Employee Whistleblowing Claims under the California Labor Code just got Harder to Defeat 

Written by Jeremy Mittman

Last week, the California Supreme Court clarified the evidentiary standard for whistleblower retaliation claims brought under California Labor Code section 1102.5. In its decision, the high court clarified that such claims should not be evaluated under the McDonnell Douglas test, but that the standard set forth in the more employee-friendly California Labor Code section 1102.6 should apply instead.

Background

In Lawson v. PPG Architectural Finishes Inc., a former territory manager sued his former employer under California Labor Code section 1102.5 for firing him after he reported allegedly fraudulent practices. The federal trial court granted the employer’s motion for summary judgement by applying the McDonnell Douglas test. Under this three-part burden-shifting test: (1) First the employee must make a prima facie case showing that an adverse employment action was causally linked to a protected activity in which the employee engaged. (2) Next, the employer must provide a legitimate, nondiscriminatory reason for the employment action. (3) The burden then shifts back to the employee to show that the employer’s reason was pretextual.

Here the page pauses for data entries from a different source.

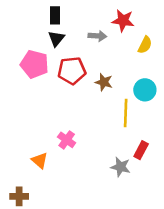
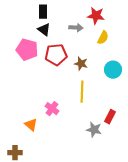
black triangle: (56, 39) -> (44, 30), turned -32
yellow semicircle: (145, 45) -> (103, 38), moved
yellow line: (126, 113) -> (82, 92), moved

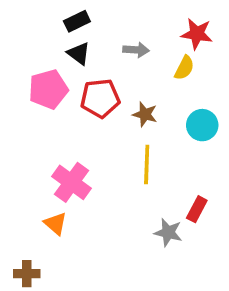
black rectangle: (43, 12) -> (77, 21), turned 64
red star: (96, 16) -> (197, 34), moved
pink pentagon: (27, 50) -> (48, 89), turned -30
pink cross: (52, 109) -> (72, 182), moved, size x1.5

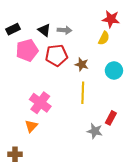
black rectangle: (77, 21) -> (13, 29), moved
gray arrow: (136, 50) -> (64, 30), moved
orange triangle: (55, 224) -> (31, 126), turned 32

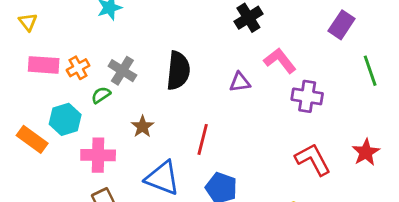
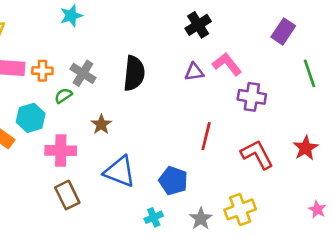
orange cross: (78, 68) -> (42, 71), turned 30
purple triangle: (240, 82) -> (194, 72), moved
red line: (203, 139) -> (206, 136), moved

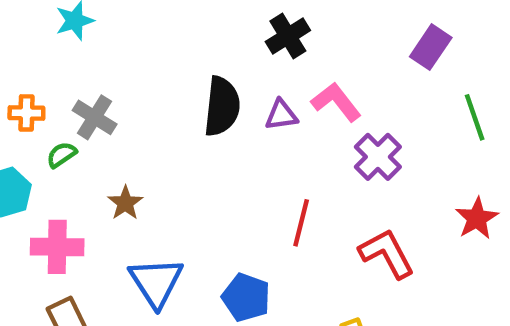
black semicircle: (134, 73) -> (222, 106), moved
purple cross: (252, 97) -> (378, 157), turned 36
red star: (306, 148) -> (477, 218), moved
blue triangle: (120, 172) -> (156, 282), turned 36

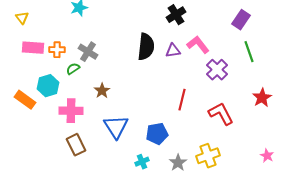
green line: (475, 117) -> (249, 52), moved
blue pentagon: (246, 297) -> (157, 134), turned -30

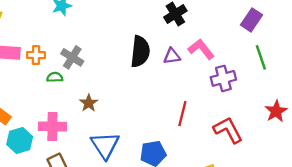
green semicircle: (73, 69) -> (55, 77), turned 32
purple cross: (217, 70) -> (223, 78), turned 30
cyan hexagon: (48, 86) -> (20, 141), moved

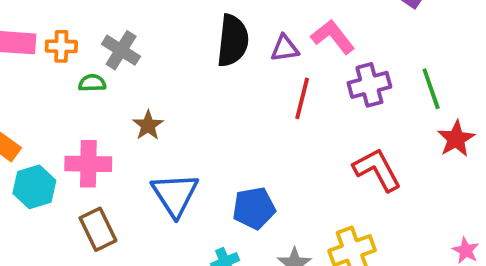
green line: (261, 57) -> (431, 89), moved
red line: (182, 114) -> (302, 98), moved

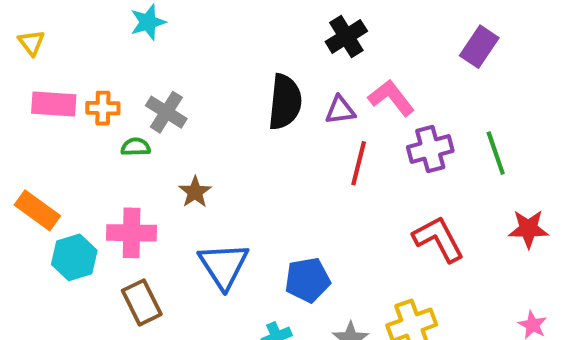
red star: (456, 139) -> (528, 229), moved, turned 30

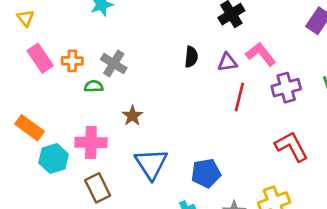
black semicircle: (285, 102) -> (191, 57), size x0.6
pink rectangle: (54, 104) -> (40, 58), turned 52

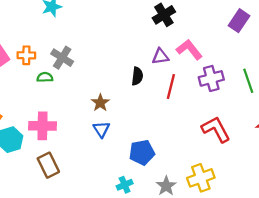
black semicircle: (191, 57) -> (137, 76), moved
brown star: (132, 116) -> (100, 103), moved
blue triangle: (151, 164) -> (101, 129), moved, size x0.6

The plaintiff appealed to the Ninth Circuit, arguing that the trial court should have applied the standard set forth in California Labor Code section 1102.6 instead of the McDonnell Douglas test. Under the two-part section 1102.6 framework, (1) First the employee must demonstrate that retaliation was a contributing factor in the adverse employment action, then (2) the employer must provide a legitimate, nondiscriminatory reason for the employment action. The Ninth Circuit observed inconsistencies in which framework is applied by state appellate courts and certified the question to the California Supreme Court.

Decision

The California Supreme Court held that whistleblower retaliation claims brought under California Labor Code Section 1102.5 should only be evaluated under the framework established in section 1102.6. Notably, this framework is more employee-friendly than the McDonnell Douglas test as the employee no longer has to prove pretext, and the burden of proof falls on the employer to show that the “alleged action would have occurred for legitimate, independent reasons even if the employee had not engaged in activities protected by Section 1102.5.”

Takeaways for California Employers

As a result of this decision, it will be more difficult for employers to dispose of whistleblower retaliation claims before trial under the section 1102.6 framework. Employers should ensure that they carefully document all adverse actions considered against an employee who has engaged in a protected activity and consult with counsel prior to taking action.